Despite some TV and media pundit and investor rhetoric about the imminent implosion of the U.S. markets under President Trump's economic agenda (in the
months leading up to the November 8, 2016 Presidential election and, still, to date), we continue to see new market all-time highs being made, along with stabilization and advancement of world markets, in general, since the election.

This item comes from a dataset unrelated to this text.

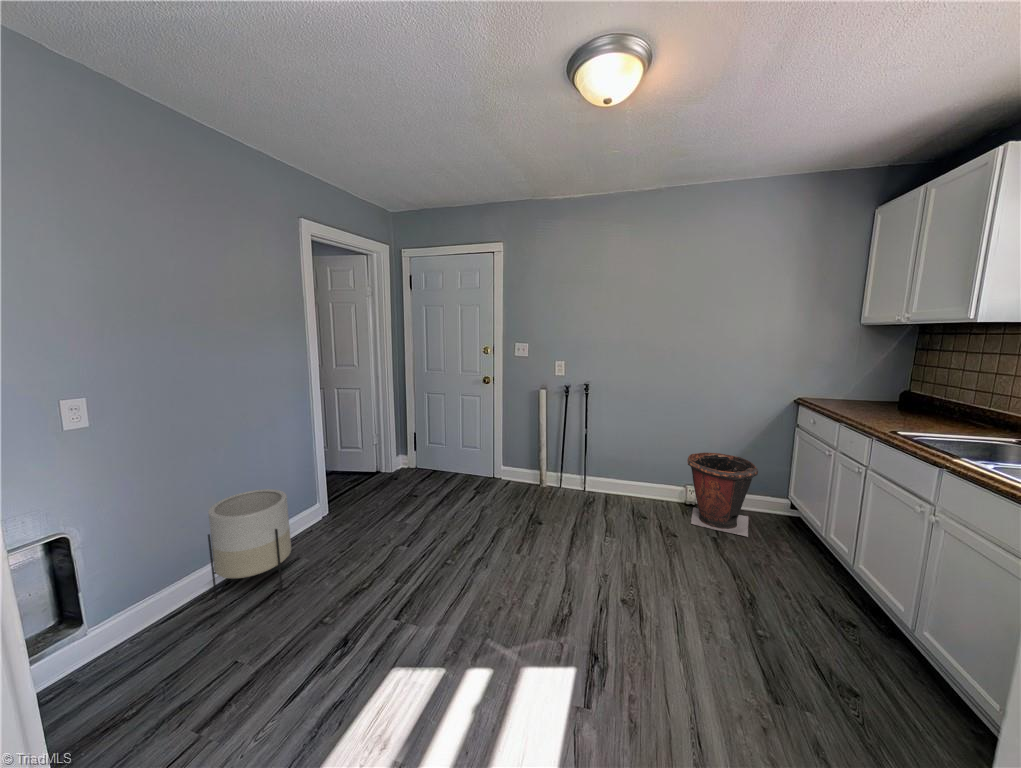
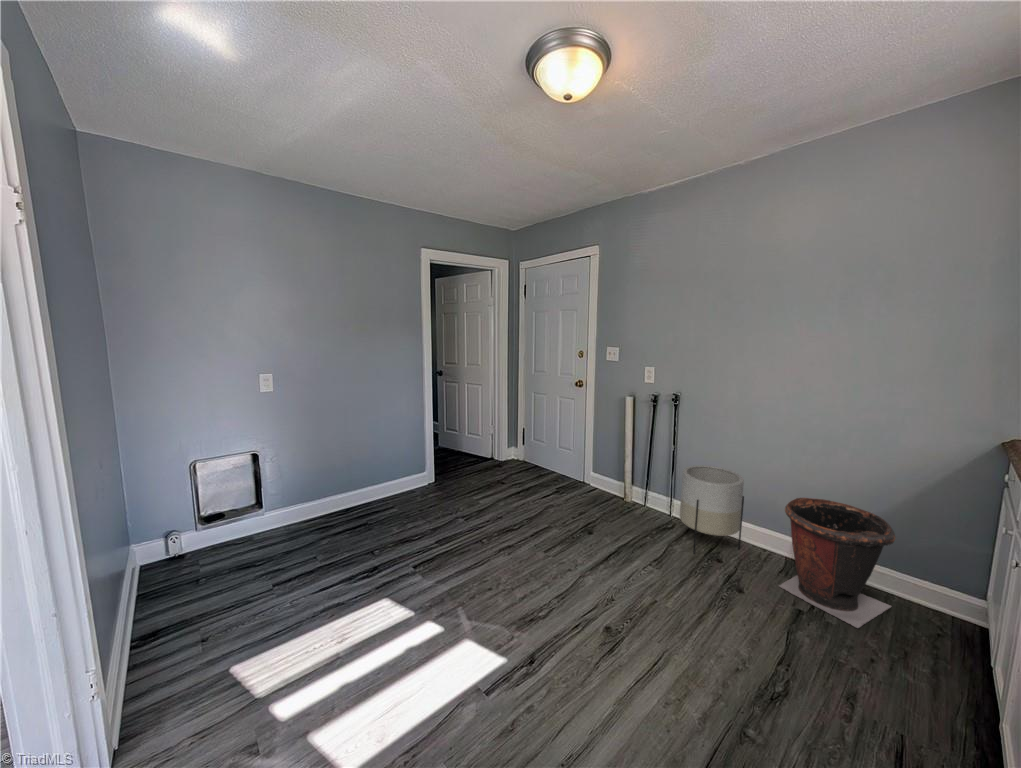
planter: present [208,489,291,599] -> present [680,465,744,554]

The following charts illustrate that point. For example, the
Dow 30 Index finally broke and closed above
20,000 today, while the
S&P 500 Index remains on track to, potentially, achieve the
2400 level
by the end of 2017 (as described in
my post of December 1, 2016), and closed at an all-time high of
2298.37 today.
|
Dow 30 Index Daily |
|
S&P 500 Index Monthly |
As well, the
SPX:VIX ratio also closed at an all-time high today, with the Momentum indicator confirming longer and short-term bullish sentiment in the
SPX, as shown on the Monthly and Weekly timeframes (which I mentioned as something to monitor in
my post of December 31, 2016).
|
SPX:VIX Ratio Monthly |
|
SPX:VIX Ratio Weekly |
The
Nasdaq Composite Index and the
Nasdaq 100 Index both closed at all-time highs today.
|
Nasdaq Composite Index Daily |
|
Nasdaq 100 Index Daily |
Even the
World Market Index, after its latest and current rally produced another moving average Golden Cross formation in mid-January of this year, shows that foreign markets are also under such bullish influence.
|
World Market Index Daily |
So, while a healthy divergence of pundit/investor viewpoints will, no doubt, continue, it may be wise to consider what the charts are portraying, as part of your "due diligence" trading/investing process. At the moment, momentum is favouring the bulls and will do so, until these charts prove otherwise.